BACKGROUND
The global incidence of blindness has continued to increase, despite the enactment of a Global Eye Health Action Plan by the World Health Assembly. This can be attributed, in part to an aging population, but also to the limited diagnostic resources within lower and middle income countries (LMICs). The advent of Artificial Intelligence (AI) within healthcare could pose a novel solution to combating the prevalence of blindness globally.
OBJECTIVE
The study aimed to establish if a complex prompt altered the diagnostic accuracy of common ophthalmological conditions by GPT-4 and quantify potential differences in performance.
METHODS
Two AI models (gpt-4-0125-preview and an altered version of the Alan super prompt running on gpt-4-0125-preview) were instructed to diagnose the condition present in 12 clinical vignettes. The vignettes comprised of five prevalent adult conditions, five prevalent childhood conditions and two control cases – one adult orientated and one child orientated. Through prompt engineering, the AI models were “forced” to solely provide the name of the diagnosis. Each vignette was presented to each model 100 times.
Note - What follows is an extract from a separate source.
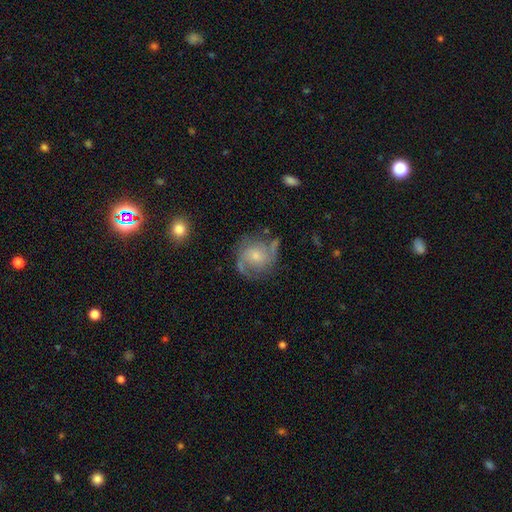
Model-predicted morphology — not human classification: This is likely a featured or disk galaxy (74%). It is clearly not viewed edge-on (98%). Bar: likely no (65%). Spiral arm pattern: clearly yes (91%). Spiral arm count: likely 2 (73%). Spiral winding: possibly medium (47%). Central bulge: possibly small (54%). Merging: likely none (64%).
The data then underwent statistical analysis. A Chi-Square Test of Independence compared the total true positives of the all the conditions between the two models. Additionally, statistical screening metrics– sensitivity, specificity, positive predictive value (PPV) and negative predictive value (NPV) – were used to determined accuracy of each model.
RESULTS
There was a significant difference between the AI models when analysing the total number of true positives for the conditions investigated (X2=428.86 and P=9.446e-87). The altered Alan super prompt performed at an increased rate for all conditions except retinopathy of prematurity (ROP) when compared to gpt-4-0125-preview.
CONCLUSIONS
The study established that overall, the inclusion of a complex prompt positively affected the diagnostic accuracy of gpt-4-0125-preview. The greatest difference in the performance of the models was observable in conditions more prominent in LMICs. The results highlighted the potential impact that Alan could have on healthcare systems within LMICs as an augmentation of the medical diagnostic process. Although additional refinement is required to the altered Alan super prompt, the implementation of AI applications in healthcare systems within LMICs could improve patient outcomes in these regions.